Improve your credit card habits.
Many consumers either love or hate credit cards. They can be extremely helpful if used responsibly, but they can also hurt you if you don’t use them right. Wondering how you can use your credit card better? Check out this list of mistakes to avoid and what to do instead.
Not reading the fine print.
Let’s start from the beginning. A lot of issues stem from not reading or understanding your credit card agreement. For example, if you try transferring your balance to another card without understanding the rules, you could end up owing more.
Instead: Resist the urge to automatically scroll to the bottom of the page and agree to your card’s terms. Make sure you know what you’re getting yourself into, from your card’s rewards program to fees.
Not using it.
Credit card companies don’t make as much money if consumers don’t use their cards. If you haven’t used your credit card in awhile, your credit card issuer could deem your card inactive and close your account, which could negatively impact your credit.
Instead: If you are reluctant to use credit but want to keep your card open, try placing a small recurring fee on it and paying it off immediately each time. Alternatively, swipe it every few months for an item you need to buy, like groceries.
Not paying on time.
Not paying your bills on time doesn’t just severely lower your credit score — it could also cost you monetarily, as your credit card provider may penalize you by charging a late fee and raising your interest rates.
Instead: If you keep forgetting to make payments, set up as many reminders as necessary to ensure your bills get paid. If you can’t pay on time because you don’t have enough money, try scrutinizing your budget to see where you can cut back and asking for a grace period or reduced minimum payment. Your credit card company may understand if you demonstrate that you’re working to remedy the situation.
Only making the minimum payment.
Simply put, paying the minimum each month could cost you a lot of money and take forever to pay off. Say you have a credit card with a $1,000 balance and a 14.95 percent interest rate. According to Credit Karma’s debt repayment calculator, if you only paid $25 a month, it could cost you an estimated $393 in interest and take you an astonishing 56 months to pay off.
Instead: Rethink what you pay monthly. If you need convincing to pay more, just take a look at your credit card statement — it should tell you how much it will cost you if you only pay the minimum.

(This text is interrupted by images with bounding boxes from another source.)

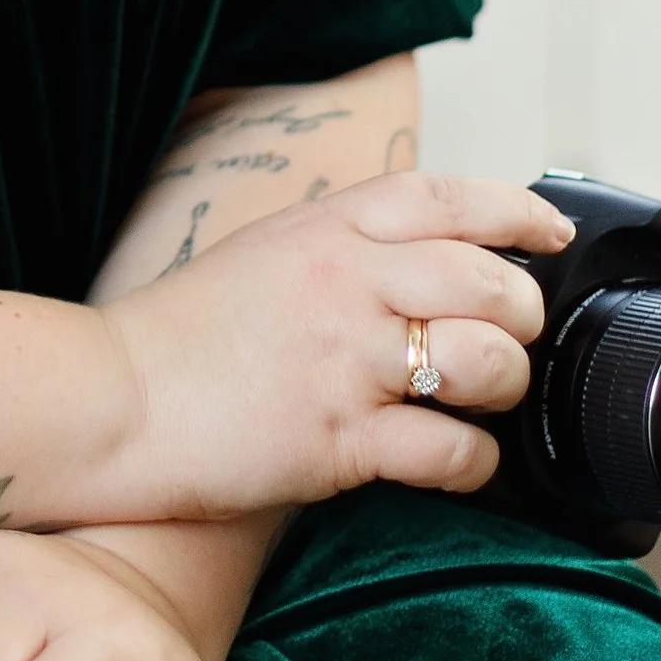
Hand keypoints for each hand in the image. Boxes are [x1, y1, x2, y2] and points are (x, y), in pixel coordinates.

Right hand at [101, 169, 573, 519]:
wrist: (110, 400)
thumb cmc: (183, 335)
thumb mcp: (267, 251)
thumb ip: (344, 244)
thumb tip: (423, 255)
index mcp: (328, 227)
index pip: (451, 198)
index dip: (518, 215)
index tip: (550, 237)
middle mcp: (346, 282)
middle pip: (491, 281)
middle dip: (520, 318)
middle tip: (506, 342)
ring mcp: (347, 360)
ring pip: (487, 361)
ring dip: (502, 388)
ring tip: (477, 402)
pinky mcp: (340, 439)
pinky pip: (450, 449)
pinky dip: (470, 462)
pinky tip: (451, 461)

Using all the credit you’re granted.
Excessively swiping your card isn’t just bad news for your wallet — it could also hurt your credit score. Many scoring models factor in how much of your credit limit you’re using because the more credit you use, the more likely you may not be able to pay everything off.

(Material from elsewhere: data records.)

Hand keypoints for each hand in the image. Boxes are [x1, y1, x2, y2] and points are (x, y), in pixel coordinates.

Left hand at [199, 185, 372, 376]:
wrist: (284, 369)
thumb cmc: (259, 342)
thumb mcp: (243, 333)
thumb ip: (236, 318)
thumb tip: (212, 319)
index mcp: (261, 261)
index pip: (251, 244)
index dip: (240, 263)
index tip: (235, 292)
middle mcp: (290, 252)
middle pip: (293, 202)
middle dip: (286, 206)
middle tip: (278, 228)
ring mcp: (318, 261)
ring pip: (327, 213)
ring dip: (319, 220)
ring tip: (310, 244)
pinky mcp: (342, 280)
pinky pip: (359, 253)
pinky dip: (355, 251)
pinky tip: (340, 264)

Instead: Monitor your utilization rate and make sure it never gets too high. A good rule of thumb is to aim for a rate under 30 percent. However, note that this doesn’t mean you have to keep a balance on your cards!
Taking cash advances.
Strapped for cash? Avoid using your credit card for cash advances unless it’s an emergency — with sky-high interest rates, upfront fees and no grace period, it could be a costly mistake. While it could be a better option than taking out a dangerous loan, like a payday, pawnshop or car title loan, it’s still best to avoid if possible.
Instead: Consider other options, like applying for a short-term loan product, asking for a payday advance or borrowing from a loved one.
Closing it (for no good reason).
As mentioned earlier, closing an account, whether done by you or your credit card provider, could negatively impact your score. Unless you dramatically reduce your spending, closing a card (and saying goodbye to that credit limit) will probably increase your credit utilization rate. It could also lower your average age of accounts when the card falls off your credit report.
Instead: Exercise caution when considering closing any cards, as doing so could cause more harm than good.
Spending just to earn rewards.
If you have a rewards card, it can be tempting to spend just to earn that 5 percent cash back or those airline miles. However, if you end up buying things you don’t need just for the perks, it could cause you to spend more than you can afford.
Instead: When shopping, question why you’re buying each item and whether you really need everything you’re purchasing. If you don’t have a good reason, consider delaying your purchase. This could help prevent both impulse buys and faulty justification for shopping.
Ignoring your monthly statement.
We’re inundated with information these days, but one thing you don’t want to ignore is your monthly statement. Looking over it regularly can help you learn about changes to your interest rates and fees, remind you of your payment due date, help you spot erroneous charges quickly and more.
Instead: Regularly check your accounts, and make sure you know the state of each card you own. It could save you a world of trouble in the future.
Carrying a balance to improve your credit.
Carrying a balance on your credit cards because you can’t afford to pay off the entire amount is understandable. Carrying a balance in hopes that it will improve your credit score is a huge mistake and one of the biggest credit myths out there. You don’t need to carry a balance to build credit — the balance reported to the credit bureaus is from your last statement, not what is carried over to the next statement.
Instead: Pay your bills in full as often as possible. You don’t need to pay interest to have a good credit score.